Using robotic whiskers to help understand how animal brains’ use real ones
The research by Bergbreiter and her two Northwestern colleagues will advance understanding of how animals first gather information through the sense of touch and then how the use this information to perform complex behaviors. At Maryland, Bergbreiter will be developing artificial, modular, reconfigurable whiskers that imitate the functions of animal whiskers.
The whiskers will be mounted on robotic platforms that can mimic the head movements of animals, contributing to the development of novel robots and sensors that use touch to sense an object’s location, shape, and texture, to track fluid wakes in water, and to sense the direction of airflow.
“Engineering arrays of sensors to serve as physical models of a rat's whiskers will allow us to better understand the connections between what a rat senses and its actions,” Bergbreiter says. “Using this understanding, we can design robots with the ability to explore dark areas or work in other challenging environments that require a sense of touch or flow.”
The NSF Neural and Cognitive Science Program
The complexities of brain and behavior pose fundamental questions in many areas of science and engineering, drawing intense interest across a broad spectrum of disciplinary perspectives while eluding explanation by any one of them. Rapid advances within and across disciplines are leading to an increasingly interconnected fabric of theories, models, empirical methods and findings, and educational approaches, opening new opportunities to understand complex aspects of neural and cognitive systems through integrative multidisciplinary approaches. According to NSF this program seeks to support innovative, integrative, boundary-crossing proposals that can best capture those opportunities.

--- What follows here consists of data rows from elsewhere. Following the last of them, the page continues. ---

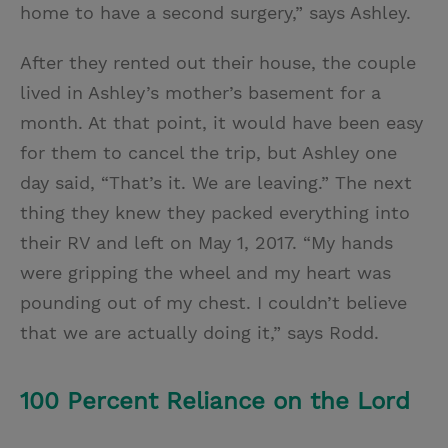
home to have a second surgery,” says Ashley.
After they rented out their house, the couple
lived in Ashley’s mother’s basement for a
month. At that point, it would have been easy
for them to cancel the trip, but Ashley one
day said, “That’s it. We are leaving.” The next
thing they knew they packed everything into
their RV and left on May 1, 2017. “My hands
were gripping the wheel and my heart was
pounding out of my chest. I couldn’t believe
that we are actually doing it,” says Rodd.
100 Percent Reliance on the Lord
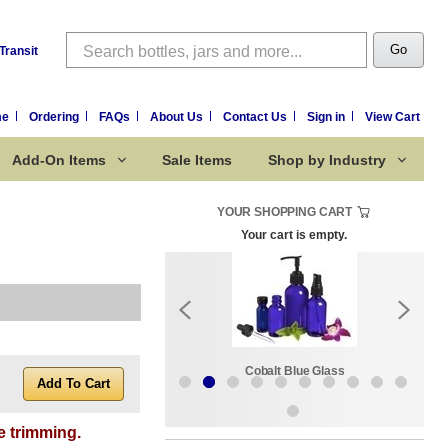
Search
Go
Transit
me
Ordering
FAQs
About Us
Contact Us
Sign in
View Cart
Add-On Items
Sale Items
Shop by Industry
YOUR SHOPPING CART
Your cart is empty.
k:
Sale Items
Cobalt Blue Glass
e trimming.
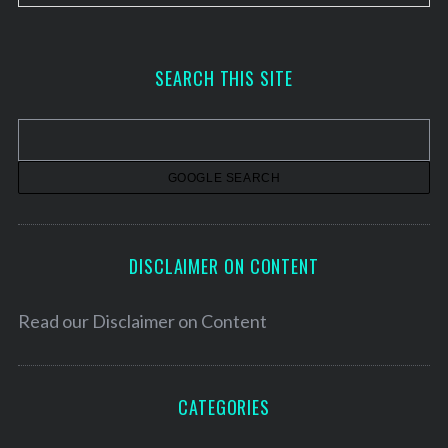
r
c
h
SEARCH THIS SITE
i
v
e
s
DISCLAIMER ON CONTENT
Read our
Disclaimer on Content
CATEGORIES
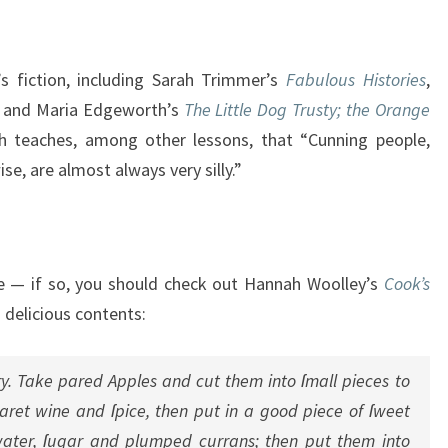
s fiction, including Sarah Trimmer’s
Fabulous Histories
,
s, and Maria Edgeworth’s
The Little Dog Trusty; the Orange
ch teaches, among other lessons, that “Cunning people,
e, are almost always very silly.”
pe — if so, you should check out Hannah Woolley’s
Cook’s
s delicious contents:
fry. Take pared Apples and cut them into ſmall pieces to
aret wine and ſpice, then put in a good piece of ſweet
-water, ſugar and plumped currans; then put them into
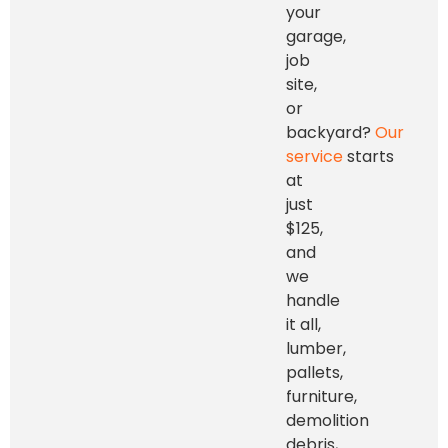
your
garage,
job
site,
or
backyard?
Our
service
starts
at
just
$125,
and
we
handle
it all,
lumber,
pallets,
furniture,
demolition
debris,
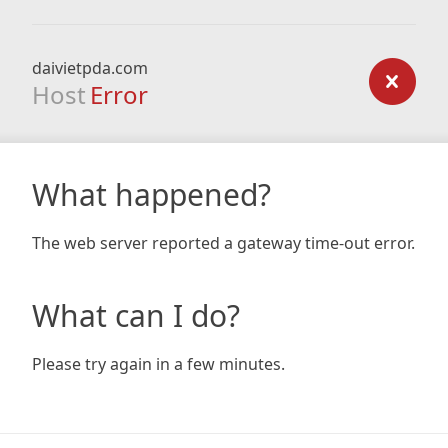
daivietpda.com
Host
Error
What happened?
The web server reported a gateway time-out error.
What can I do?
Please try again in a few minutes.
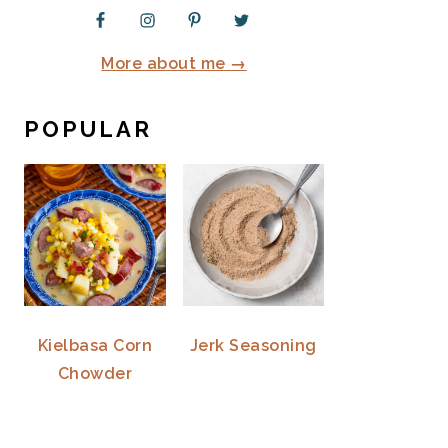
More about me →
POPULAR
Kielbasa Corn
Jerk Seasoning
Chowder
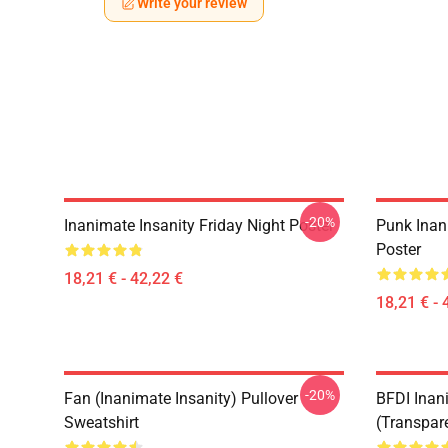
Write your review
-20%
Inanimate Insanity Friday Night Poster
Punk Inan
Poster
18,21 € - 42,22 €
18,21 € - 
-20%
Fan (Inanimate Insanity) Pullover
BFDI Inani
Sweatshirt
(Transpar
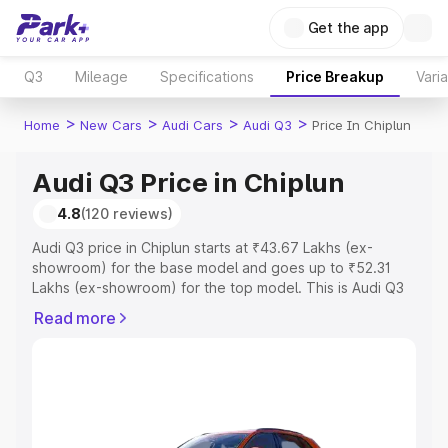
Get the app
Q3
Mileage
Specifications
Price Breakup
Vari
>
>
>
>
Home
New Cars
Audi Cars
Audi Q3
Price In Chiplun
Audi Q3 Price in Chiplun
4.8
(120 reviews)
Audi Q3 price in Chiplun starts at ₹43.67 Lakhs (ex-
showroom) for the base model and goes up to ₹52.31
Lakhs (ex-showroom) for the top model. This is Audi Q3
on-road price in Chiplun which includes RTO or
Read more
Registration Cost, Insurance Cost. Explore the complete
variant-wise on-road price of Audi Q3 price in Chiplun,
along with key features and details to help you choose
the best option.
Explore Cars by Price Range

"It takes insight and courage to tackle these problems," said Ken Whang, NSF program director in the Computer and Information Science and Engineering Directorate (CISE). "These teams are combining their expertise to try to forge new paths forward on some of the most complex and important challenges of understanding the brain. They are posing problems in new ways, taking intellectual and technical risks that have huge potential payoff."